One of the most important exponents of contemporary sculpture is represented in two locations in “Blickachsen 11”: in the Bad Homburg Kurpark, and in the park of the former Schloss Friedrichs­hof in Kronberg. The artist Joannis Avramidis studied painting and sculpture – among others under Fritz Wotruba, who is also represented twice in “Blickachsen 11” – at the Academy of Fine Arts in Vienna. Throughout his life, Avramidis concerned himself with the human body, whose contours he abstracted, and whose fundamental structures he in a variety of ways sculpturally re-worked. His work “Kreisgruppe” (Circular Group), on display in Bad Homburg, is of cast bronze and shows a large number of figures pressed together to form a compact group. The apparent outlines of their bodies suggests their faces are pointed towards the centre of the group. The block-like form of the sculpture with its figures facing inward underlines the togetherness and unity of the single figures, who appear not as individuals, but rather coalesce into the confraternity of the “Circular Group”. Despite its size, the slender sihouettes of the individual bodies lend the massive bronze a feeling of grace and fragility.

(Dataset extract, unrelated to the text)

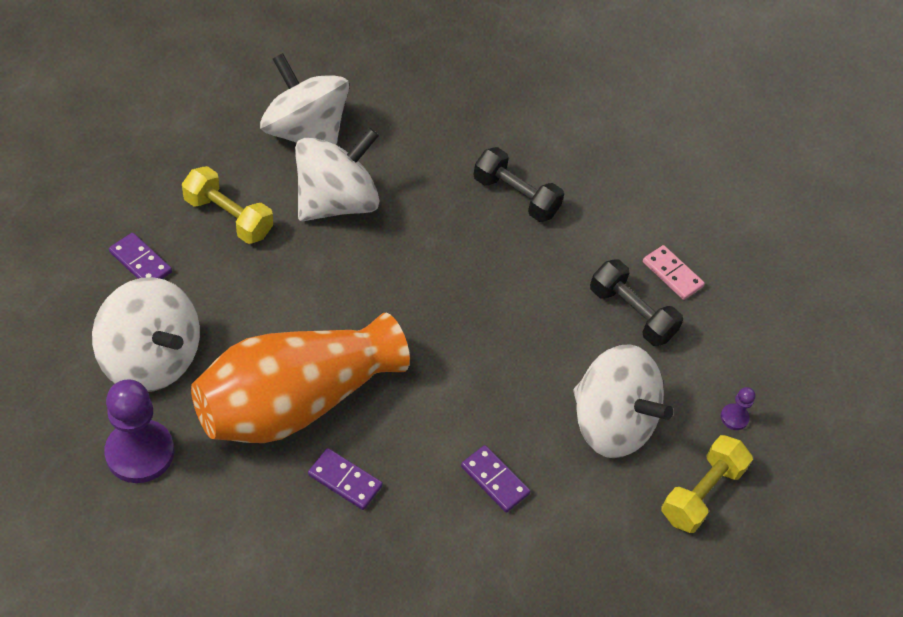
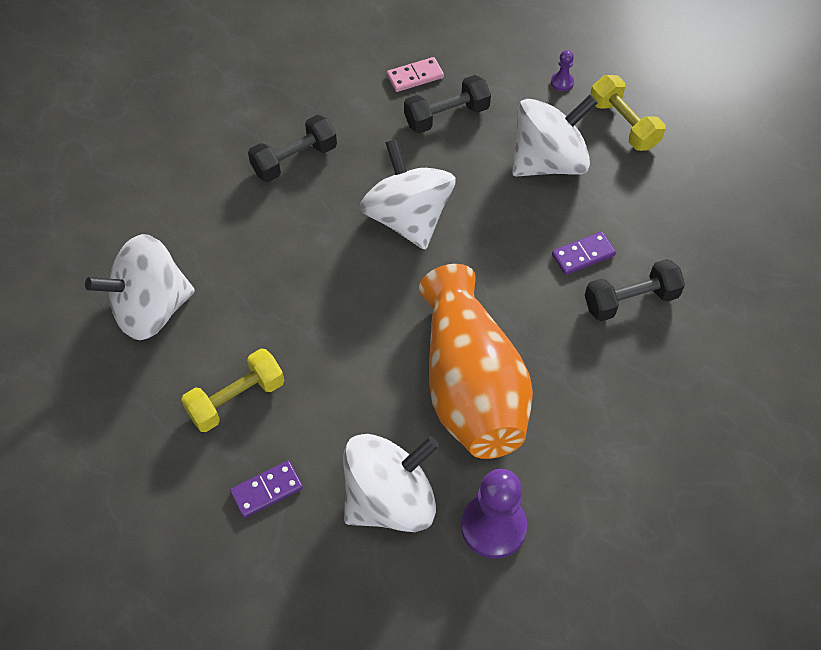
camera: 65 degrees left, 5 degrees up
white spinning top [295,128,380,221] -> white spinning top moved to [360,139,456,250]
purple domino [308,448,383,510] -> none
none -> black dumbbell [585,259,685,321]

In addition to his work in Bad Homburg, Joannis Avramidis is one of five artists in “Blickachsen 11” whose work can be seen in the new “Blickachsen” location in Kronberg: the park of the former Schloss Friedrichshof, today the Schlosshotel Kronberg. Avramidis was professor at the Academy of Fine Arts in Vienna from 1968 to 1992, and his works are exhibited all over the world. His mainly cast bronze sculptures deal with the human body, rendered in modified, reduced or fragmented forms. His works are characterized by their restrained elegance. Despite their often larger-than-life dimensions, they never seem massive or monumental. Even those works depicting groups of figures display a delicateness and sense of inner privacy. As in Bad Homburg, the individual figures in the “Vierfigurengruppe” (Group of Four Figures) stand almost protectively closely-packed, forming a tightly knit, indivisible unity. The individual figures are only schematically portrayed. Yet the distinctive lines separating the abstracted bodies form a tense contrast to the impression of unity.